Замысел эпопеи пришел к писателю в начале 50-х годов, он занят им был до конца жизни, тщательно обдумывал отдельные части, написал несколько глав, чувствуя, что должен работать над ним долгие годы. Представление об этом незавершенном произведении читатель данного трехтомника может составить по очерку "В столице Черной Металлургии" (1959) и небольшому, но емкому и яркому рассказу "Приезд отца в гости к сыну". Казакевич радовался, что в рассказе выдержал нечто вроде экзамена на "умение живописать человека в самых обычных, самых нормальных, даже тривиальных обстоятельствах".

Для очерка характерны зримые приметы стремительного движения истории на примере судьбы Магнитогорска, "чуда" первой пятилетки, обязанного своим рождением "великой одержимости целого народа, "ленинской закваске" народного организма Советской Руси".

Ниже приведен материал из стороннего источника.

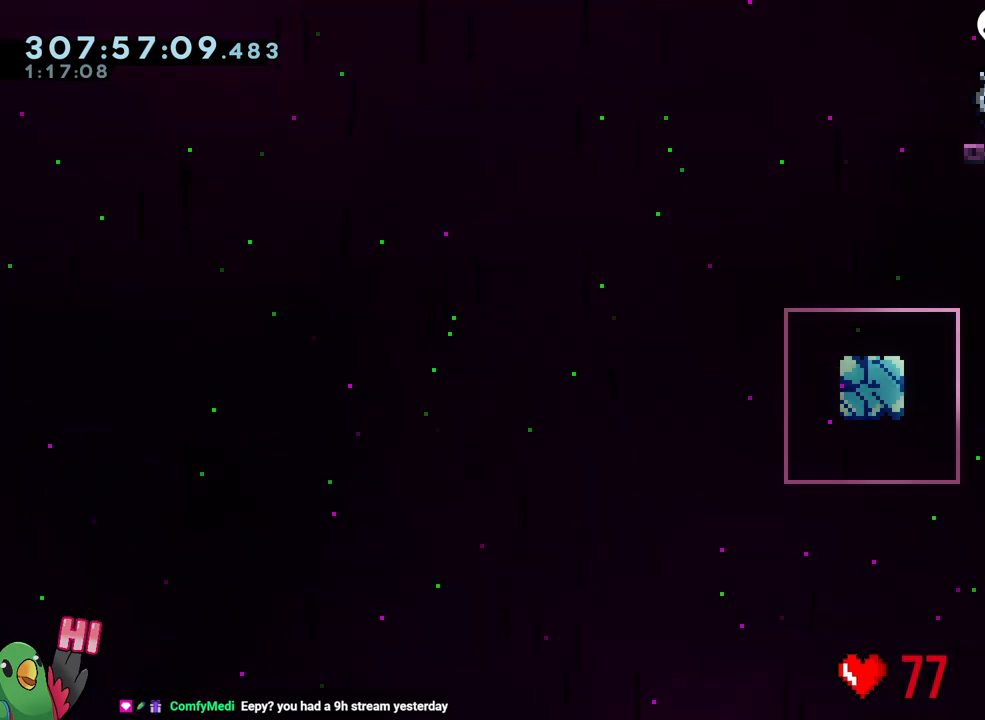
{"buttons": ["L2", "R1"], "left_stick": "center", "right_stick": "center", "events": [[167, "R1", "down"], [200, "L2", "down"]]}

Были задуманы, даже начаты и другие произведения. Их писатель посвящал непосредственно проблемам коммунистической этики. Казакевич был уверен, что "настало время деятельного, спокойного соревнования с капиталистическим миром по таким показателям, как производительность и культура труда, а также: а) доброта, б) чистота, в) любовь к людям, г) яростная ненависть к насилию, холуйству и хамству". И сознавал обязанность литературы содействовать победе советского человека в этом соревновании.

В этих замыслах много личного, остро пережитого. Недаром он не раз помогал людям, попавшим в беду, его доброта и отзывчивость были действенными. И множество людей, а не только близкие друзья испытали это на себе. Отвечая на вопрос анкеты, должна ли проповедь писателя соответствовать его личному поведению, Казакевич написал: "Да, да и да". Энергия и темпераментность ответа говорят сами за себя. До конца жизни он оставался человеком высокой морали, гражданского мужества.

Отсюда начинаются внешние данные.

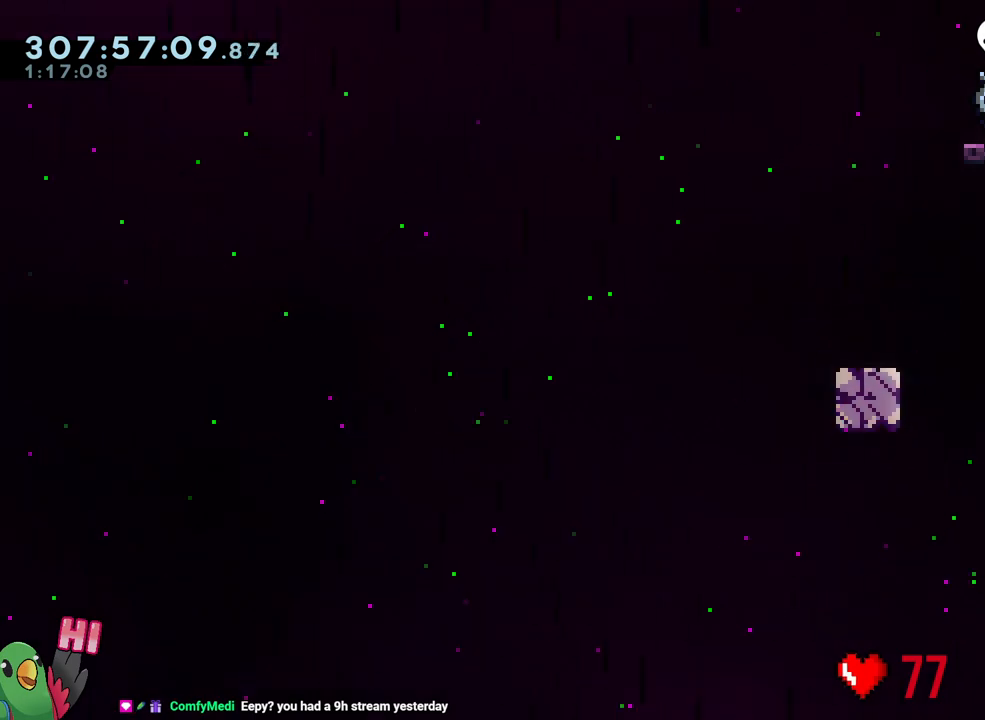
{"buttons": ["B", "R1"], "left_stick": "up-left", "right_stick": "center", "events": [[233, "left_stick", "left"], [250, "Y", "down"], [317, "left_stick", "up-left"], [350, "Y", "up"], [433, "B", "down"], [450, "L2", "up"]]}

Казакевич умер 22 сентября 1962 года. Тяжелая болезнь сразила его в разгар работы над осуществлением интересных, перспективных замыслов. Он ими был так увлечен, что порой ему казалось, будто все предшествующее явилось лишь подготовкой к настоящему искусству. Но времени уже не оставалось, хотя писатель и пытался вырвать его у судьбы – подобно раненому солдату, не покидающему пост, продолжал работать, понемногу диктовал даже в последние дни, отказываясь от обезболивающей маски, после нее тускнеют мысли.

Масштаб таланта, как думал сам писатель, можно определить по тому, удалось ли ему "оттиснуть очертания своего лица (или хотя бы ладони) на огромном изменчивом железном лице времени". Ничто так сильно не выражает дух и характер эпохи, как ее нравственный максимум, воплощенный в художественном образе. Писатель нашел его, уловил черты неповторимой эпохи. И лучшие книги Казакевича вошли в золотой фонд советской литературы.